Esta condição provoca um brusco aumento da pressão arterial que pode desencadear, em casos mais graves, derrame ou parada cardíaca.
“Este método é excessivamente perigoso, visto que não é controlável”, explica o doutor Jean-Claude Druvert, chefe-médico da delegação francesa no Rio.
A prática é proibida pelo CPI desde 2004. “Competir em estado de disreflexia autonômica, seja intencional ou não, põe em risco a saúde dos atletas. É também uma maneira de melhorar o rendimento”, lembra Peter van de Vliet, diretor do serviço médico e científico do CPI.
Para detectar um estado de disreflexia autonômica, o CPI decidiu controlar os atletas antes da competição, medindo a pressão. Em Pequim-2008 foram realizado 37 exames e em Londres-2012 outros 41, mas nenhum caso foi registrado.
Para os Jogos Rio-2016, após análise aprofundada de dados de 160 atletas nos últimos anos, o CPI decidiu aumentar o número de controles em abril e, desde então, é negada a participação em competição de qualquer atleta com pressão superior a 160 mmHg (pressão arterial sistólica). Anteriormente a pressão não poderia superar os 180 mmHg.
A medicina considera que um paciente apresenta quadro de hipertensão arterial quando a pressão se encontra acima de 140 mmHg (também há de se levar em conta a pressão arterial diastólica).
“É dever do CPI velar pela saúde dos atletas, pela integridade do esporte e pela proteção dos atletas limpos”, alertou Van de Vliet.
- Exagerar a deficiência -
O boosting não será, contudo, o único problema enfrentado pelos Jogos Paralímpicos. As estatísticas também revelam um número de atletas que exageram suas deficiências, algo sempre difícil de monitorar.
O jornal britânico Sunday Times informou na semana passada a desistência de competir no Rio de Bethany Wood, multimedalhista no atletismo e que sofre de paralisia cerebral, por considerar que atletas em menor desvantagem física foram autorizados a participar na sua categoria. É o que se conhece como ‘Intentional Misrepresentation’ (deturpação intencional).
A natação é um dos esporte na mira do CPI, já que alguns participantes nadam deliberadamente de maneira mais lenta do que são capazes durante as seletivas, nas quais é avaliada a deficiência do atleta, tanto dentro como fora d’água, e só dão tudo de si durante a competição.
O caso que mais chamou a atenção aconteceu em Sidney-2000, quando a equipe espanhola de basquete precisou devolver as medalhas de ouro conquistadas após descobrir-se que 10 dos 12 integrantes haviam aumentado sua deficiência mental a pedido das autoridades federativas. O caso surgiu após um dos membros da equipe, Carlos Ribagorda, revelar a trapaça.

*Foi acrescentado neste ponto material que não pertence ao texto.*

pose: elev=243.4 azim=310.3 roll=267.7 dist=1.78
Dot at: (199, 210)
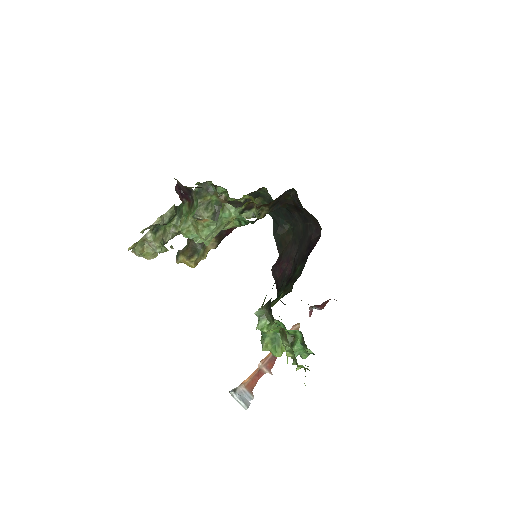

“Existe uma preocupação importante em relação às tentativas dos atletas de burlar o sistema (de controles), mas a linha para provar-se as trapaças além da dúvida é muito tênue”, admitiu Van de Vliet, explicando a dificuldade que é ‘classificar’ os atletas de acordo com seu nível de deficiência.
Isto tudo parece absurdo, mas alguns dos cientistas que controlarão os paratletas nos Jogos Paralímpicos afirmam que um terço dos competidores com lesões na medula podem chegar a se machucar para melhorar o desempenho.